Let X and Y be a topological spaces.

Suppose X is the union of two closed subsets A and B of X .

Let f: A -> Y and g: B-> Y be continuous.

If f(x)=g(x) for every x in the intersection of A and B, then let h: X -> Y be a function defined by setting h(x)=f(x) for x in A, and h(x)=g(x) for x in B.

Then could we say that h is continuous ? Why?

This is called the gluing lemma. It applies to finitely many closed sets and arbitrarily many open.

So, suppose that \(\displaystyle X=A\cup B\) where \(\displaystyle A,B\) are closed subspaces of \(\displaystyle X\) and \(\displaystyle f:A\to Y\) and \(\displaystyle g:B\to Y\) are continuous functions such that \(\displaystyle f\mid_{A\cap B}=g\mid_{A\cap B}\) then \(\displaystyle f\sqcup g:X\to Y:x\mapsto\begin{cases}f(x)\quad\text{if}\quad x\in A\\g(x)\quad\text{if}\quad x\in B\end{cases}\) is well-defined since \(\displaystyle f,g\) agree on the intersection of their domains. Also, it's continuous since if \(\displaystyle E\subseteq Y\) is closed it is easy to see that \(\displaystyle \left(f\sqcup g\right)^{-1}(E)=f^{-1}(E)\cup g^{-1}(E)\).

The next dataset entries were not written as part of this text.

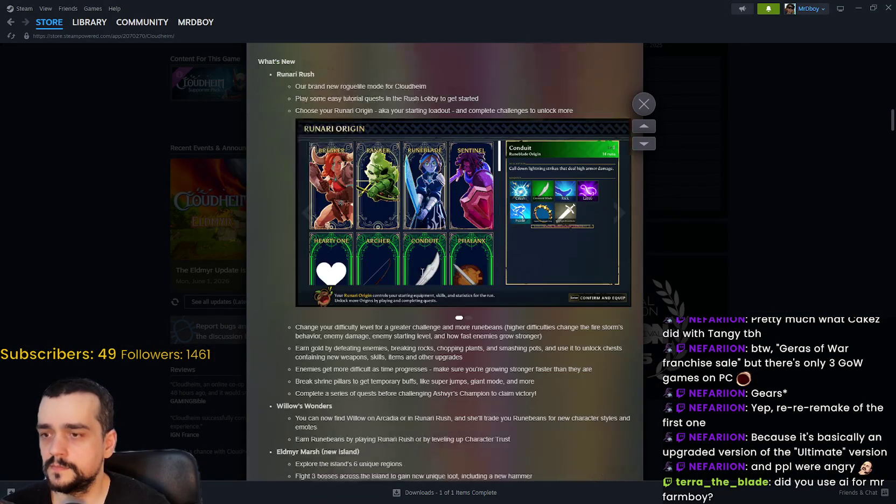
scroll(439, 259, "down", 10)
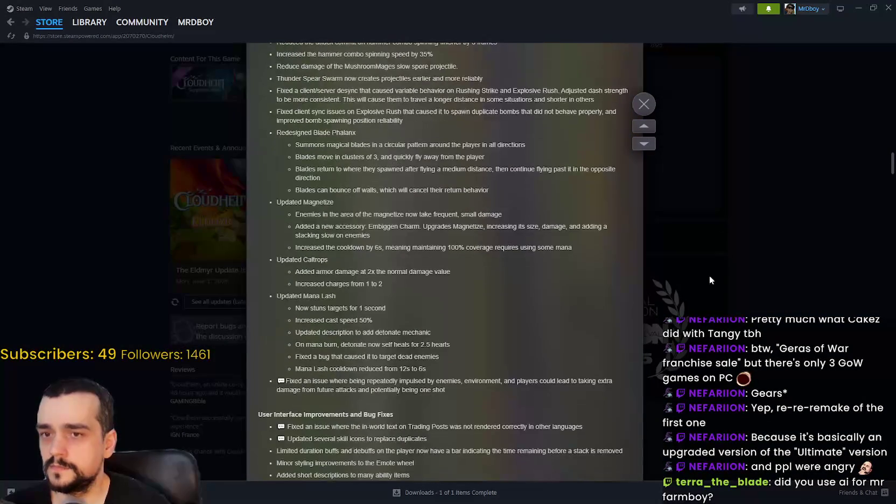
left_click(766, 65)
left_click(771, 16)
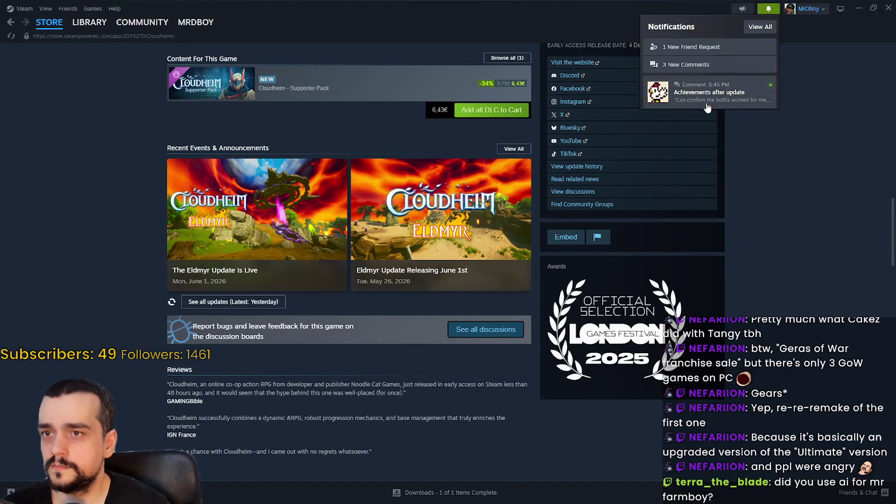
Step: Read the new comment on MR FARMBOY's 'Achievements after update' thread, then go to the Library
left_click(721, 96)
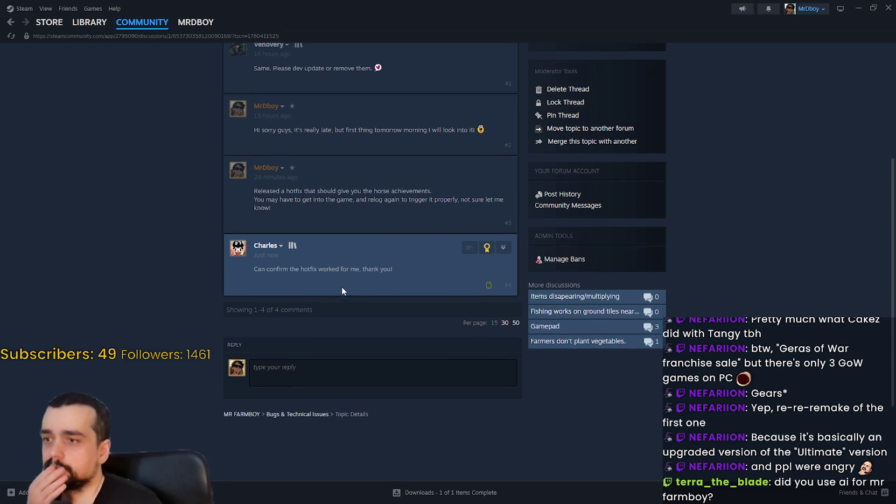
mouse_move(83, 31)
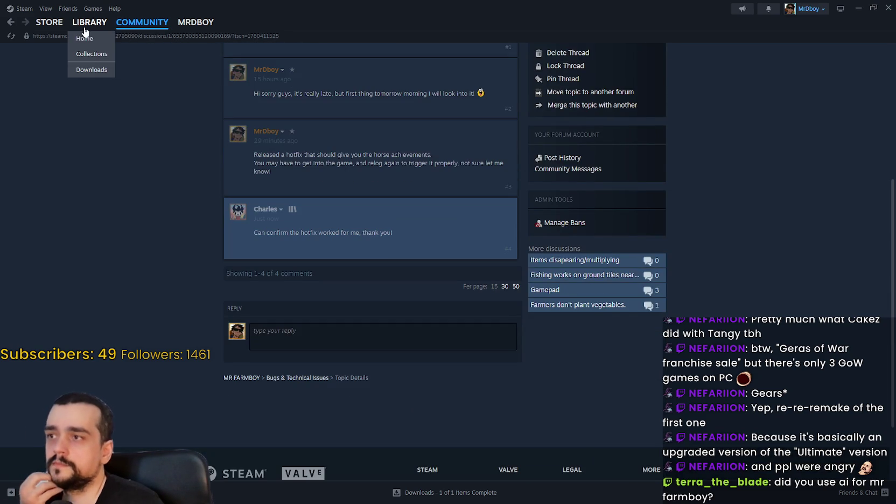
scroll(329, 154, "up", 4)
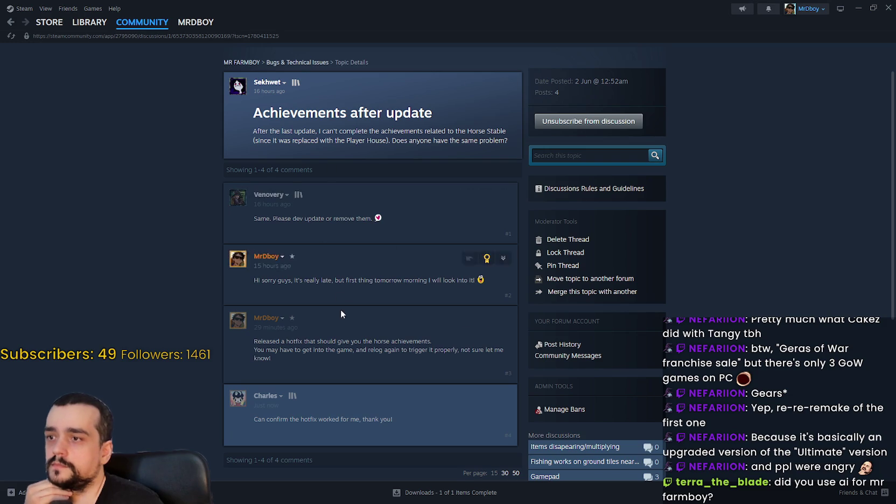
scroll(337, 294, "down", 5)
left_click(90, 22)
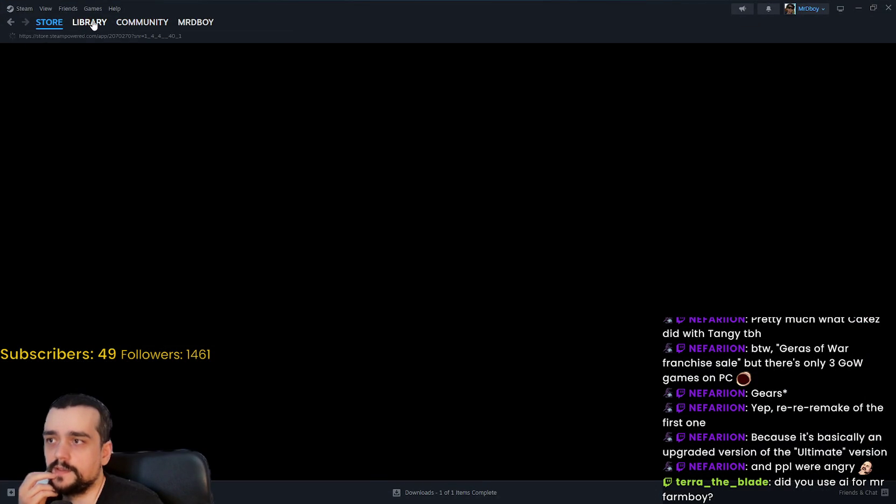
Step: Filter MR FARMBOY's community hub discussions to Bugs & Technical Issues threads
left_click(91, 23)
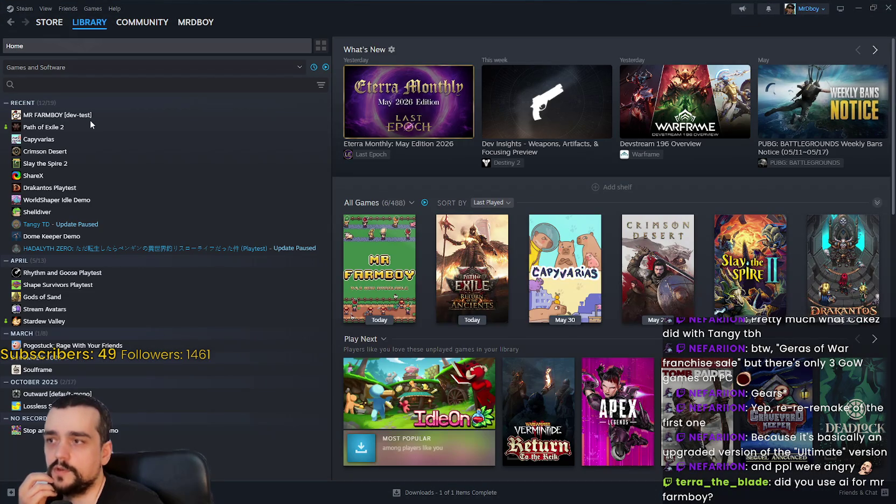
left_click(155, 116)
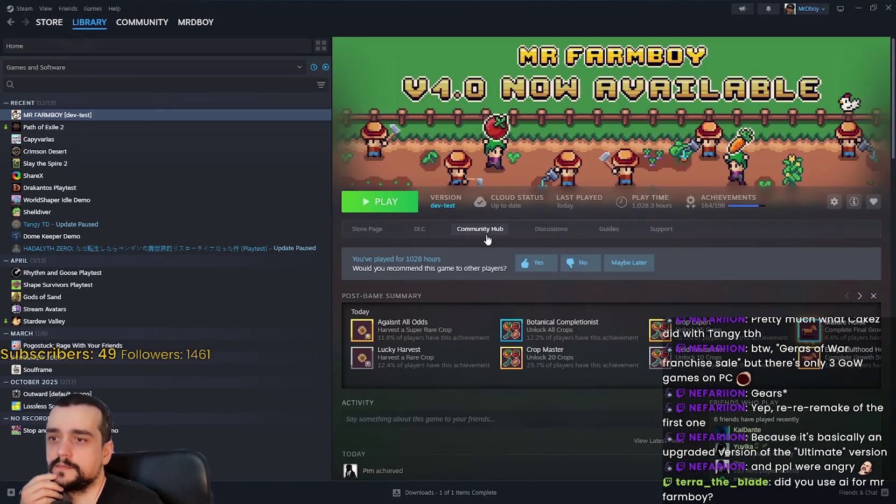
left_click(486, 233)
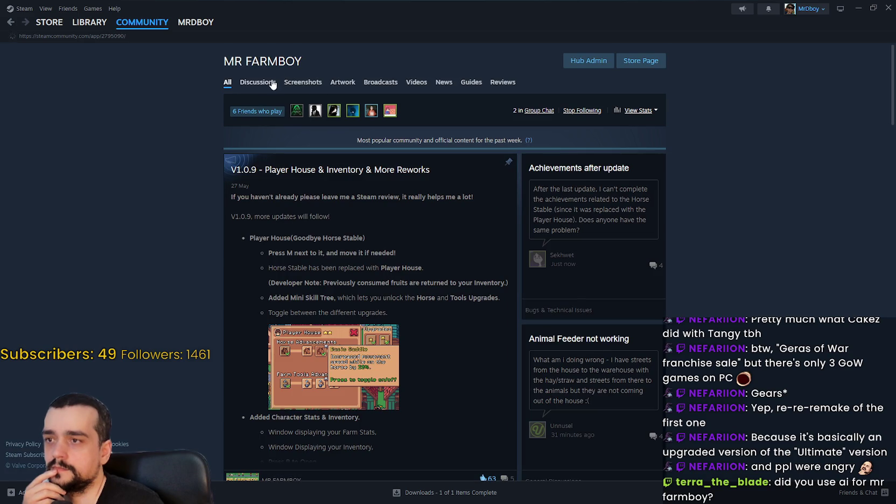
left_click(272, 84)
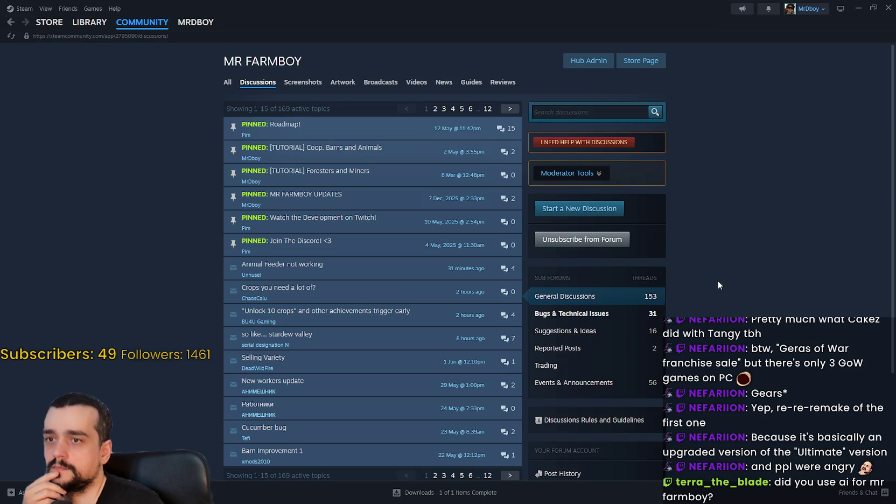
left_click(641, 315)
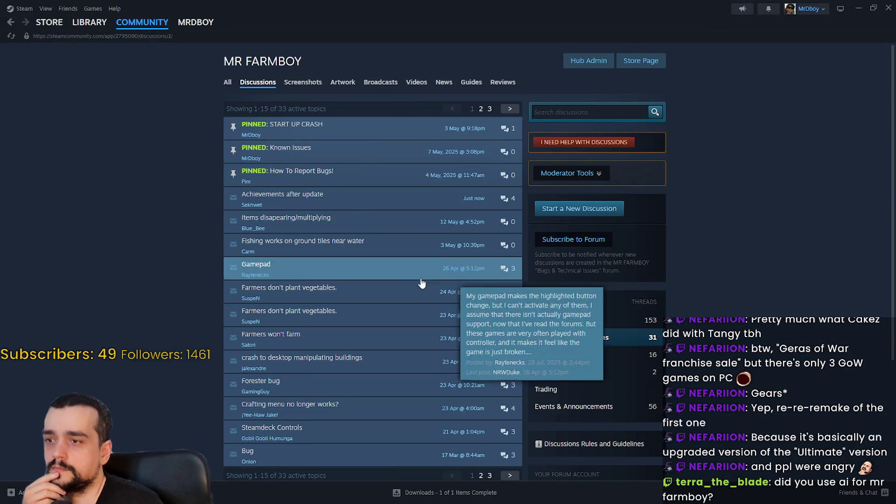
left_click(104, 36)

But, since \(\displaystyle f,g\) are continuous \(\displaystyle f^{-1}(E),g^{-1}(E)\) are closed subspaces of \(\displaystyle A,B\) respectively but since they themselves are closed subspaces of \(\displaystyle X\) it follows that so are \(\displaystyle f^{-1}(E),g^{-1}(E)\). Thus, \(\displaystyle \left(f\sqcup g\right)^{-1}(E)\) is the finite union of closed sets and thus closed. The conclusion follows.

This can be generalized, as I said, to a finite partition of closed sets or an arbitary partition of open ones.